## Task directions
Reproduce the data below, replacing each occurrence of "series" with "data series" and keeping all other text unchanged. Omit the pictures from your output.

## Records for this exercise
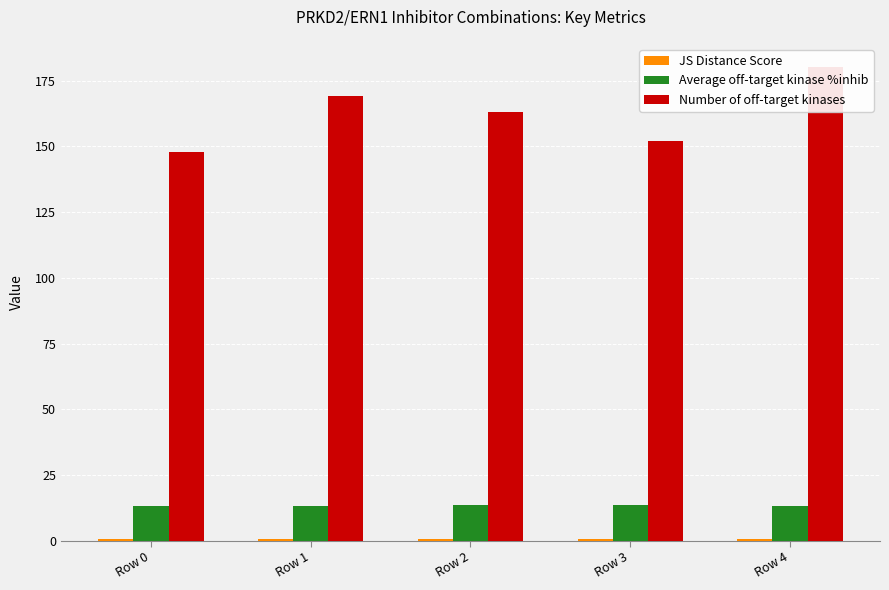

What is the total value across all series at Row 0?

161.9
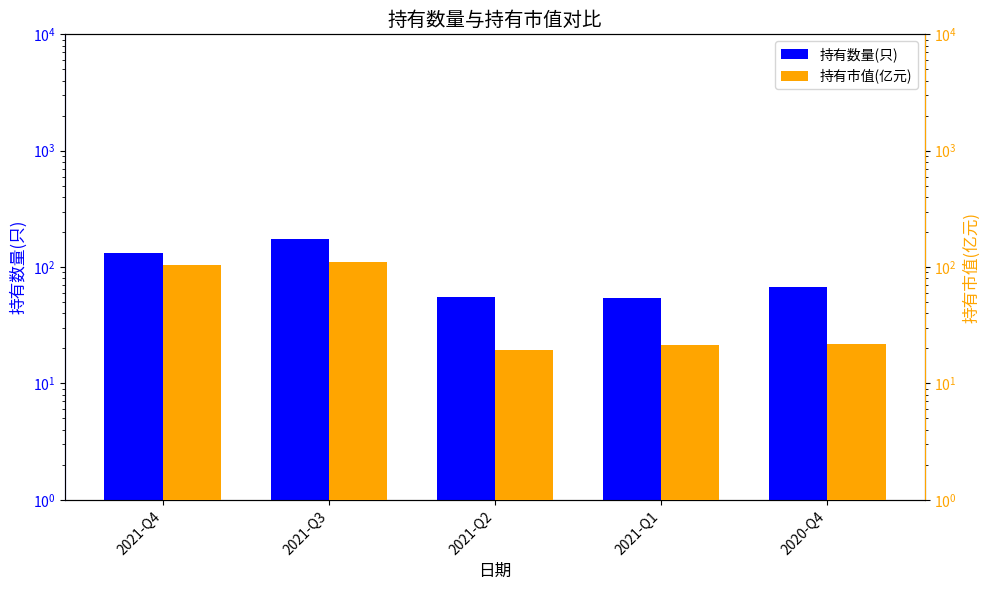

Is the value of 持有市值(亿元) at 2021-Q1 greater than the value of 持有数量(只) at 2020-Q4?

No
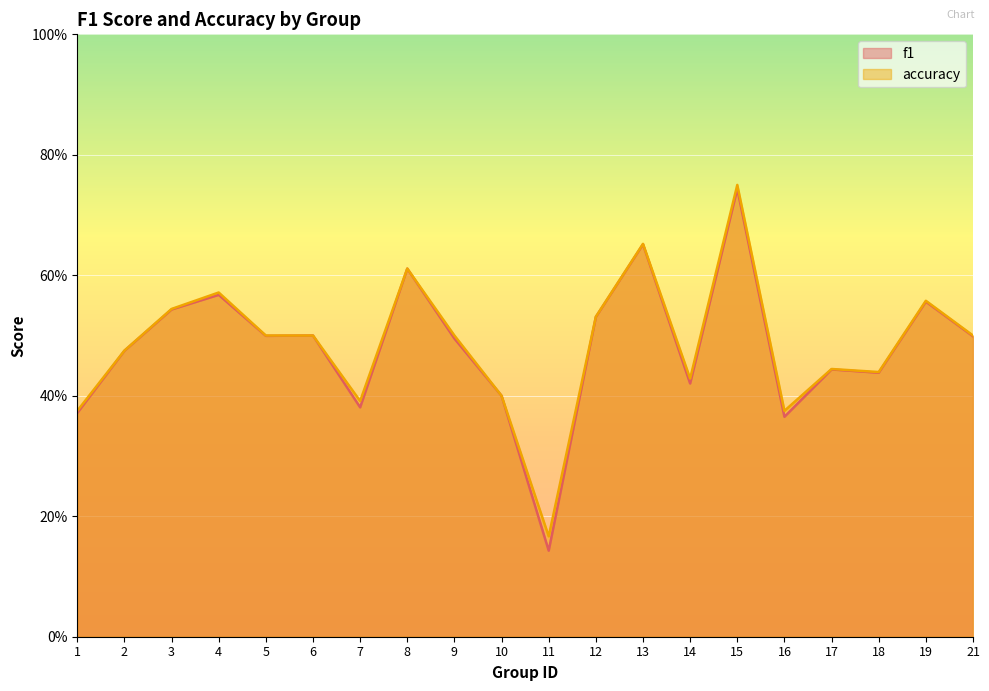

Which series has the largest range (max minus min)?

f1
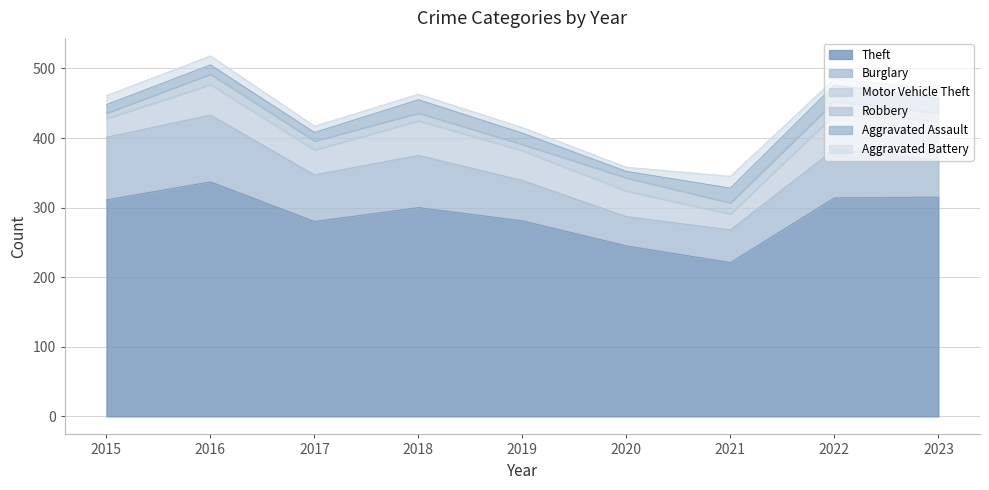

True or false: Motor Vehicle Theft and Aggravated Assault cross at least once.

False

## Solved problem
What is the total value across all data series at Row 0?

161.9

Is the value of 持有市值(亿元) at 2021-Q1 greater than the value of 持有数量(只) at 2020-Q4?

No

Which data series has the largest range (max minus min)?

f1

True or false: Motor Vehicle Theft and Aggravated Assault cross at least once.

False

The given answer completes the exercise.